══ EXCERPT TO READ ══
4. Corporate Practice of Medicine Doctrine

The Corporate Practice of Medicine Doctrine essentially bans unlicensed individuals and entities from practicing medicine by restricting non-physicians from employing licensed physicians. Some form of this doctrine exists in many states, but it is not identical across the states employing it. Arrangements in which non-licensees have financial stakes in professional service entities, through direct ownership or management arrangements, must be carefully scrutinized. When state laws are involved, don’t assume one model will work in every state.

5. Licensing Issues

Many states require certain types of health care facilities to be licensed and, in some instances, to obtain a certificate (or determination) of need before becoming licensed. Ensuring the facility has all of the licenses and permits it needs is vital. Penalties for non-compliance can range from daily fines to a facility’s complete shutdown. Again, requirements vary from state to state. Additionally, an investment, depending on the structure, may trigger a change of ownership or control which requires notice or consent of a licensing authority. A change in ownership of less than 50% of the licensed entity may still require notice or approval. Additionally, depending upon the type of license and plans connected to the transaction, determining whether a new license, where necessary, will be issued is essential. In some states, an official and/or unofficial moratorium may exist for issuance of new certificates of need and/or licenses.

6. HIPAA Protocol

For many years, the Health Insurance Portability and Accountability Act (HIPAA), as amended existed with little enforcement. That lax compliance environment has changed dramatically. Heavy penalties for violations, ranging in value from hundreds of thousands to millions of dollars, have been and continue to be imposed and publicized. The government will continue to examine providers, and to levy fines, related to their compliance with HIPAA, which includes having the required policies and procedures in place, conducting risk assessments and following mandated breach notifications.
═══
══ DATA PROVIDED ══
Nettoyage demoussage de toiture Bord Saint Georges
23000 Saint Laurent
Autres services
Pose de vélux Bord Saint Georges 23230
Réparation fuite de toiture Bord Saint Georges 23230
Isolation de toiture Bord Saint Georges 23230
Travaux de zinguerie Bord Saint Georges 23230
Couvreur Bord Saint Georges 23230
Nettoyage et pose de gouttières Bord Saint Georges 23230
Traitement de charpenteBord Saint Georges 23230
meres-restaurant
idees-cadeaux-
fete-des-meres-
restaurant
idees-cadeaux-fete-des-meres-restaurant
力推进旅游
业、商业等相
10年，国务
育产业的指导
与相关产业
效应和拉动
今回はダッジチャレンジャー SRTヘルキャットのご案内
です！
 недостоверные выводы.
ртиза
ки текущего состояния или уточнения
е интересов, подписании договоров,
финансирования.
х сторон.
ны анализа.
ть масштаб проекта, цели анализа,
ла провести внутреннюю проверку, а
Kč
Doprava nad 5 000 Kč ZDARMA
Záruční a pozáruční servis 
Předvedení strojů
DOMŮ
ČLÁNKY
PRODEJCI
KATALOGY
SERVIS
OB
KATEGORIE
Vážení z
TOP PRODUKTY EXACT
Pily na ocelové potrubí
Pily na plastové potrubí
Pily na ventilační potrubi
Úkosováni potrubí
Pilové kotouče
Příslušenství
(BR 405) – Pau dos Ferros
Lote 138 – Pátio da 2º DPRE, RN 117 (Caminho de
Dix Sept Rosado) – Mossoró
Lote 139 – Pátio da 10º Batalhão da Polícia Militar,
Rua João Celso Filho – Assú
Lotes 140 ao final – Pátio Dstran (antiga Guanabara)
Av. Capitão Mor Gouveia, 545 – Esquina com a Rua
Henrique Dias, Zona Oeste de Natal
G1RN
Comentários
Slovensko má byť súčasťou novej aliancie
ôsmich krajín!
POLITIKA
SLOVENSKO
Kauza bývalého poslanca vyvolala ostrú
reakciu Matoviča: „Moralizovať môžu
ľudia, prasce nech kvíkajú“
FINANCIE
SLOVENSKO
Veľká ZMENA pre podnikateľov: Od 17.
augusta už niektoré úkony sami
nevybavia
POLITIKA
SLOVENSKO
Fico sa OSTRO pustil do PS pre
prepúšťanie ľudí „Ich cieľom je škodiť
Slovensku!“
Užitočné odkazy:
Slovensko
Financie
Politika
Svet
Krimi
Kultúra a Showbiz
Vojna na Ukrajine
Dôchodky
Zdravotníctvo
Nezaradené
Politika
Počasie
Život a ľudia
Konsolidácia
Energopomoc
═══
» **EXERCISE REQUIREMENTS**:
(a) According to the excerpt on health care legal issues, what range of penalties can a facility face for not complying with licensing requirements?
(b) Carry on the excerpt on health care legal issues, starting after its final sentence about HIPAA compliance.

» **TASK RESPONSES**:
(a) Penalties can range from daily fines to a facility's complete shutdown.

(b)
HIPAA should always be a factor in early discussions between a lender and a target company. Proper due diligence should involve examination of a practice’s operations, records and other documents. This type of examination will require access to protected health information. HIPAA permits covered entities, the practice in this case, to share protected health information as part of a major financial transaction without making the lender or acquirer a business associate. However, consideration should still be given to the form of an appropriate confidentiality agreement and privacy and security protections for any protected health information shared and responsibility for a breach of confidentiality or a breach as defined under HIPAA.

In a financial transaction of any type, a complete understanding of health care laws is vital because related violations can lead to imprisonment, exclusion from government programs, criminal fines, civil liability, recoupment of payments made as a result of the violations and other serious legal consequences. A lender should consider whether the targeted health care services provider should resolve any violations prior to completing a transaction, either by paying monies owed or by voluntarily disclosing a violation to the government and reaching a settlement agreement. If such a remedy is required, waiting for resolution could significantly affect when a closing can occur. Outside capital providers should also consider the impact these violations might have on the provider’s market reputation and future revenue stream.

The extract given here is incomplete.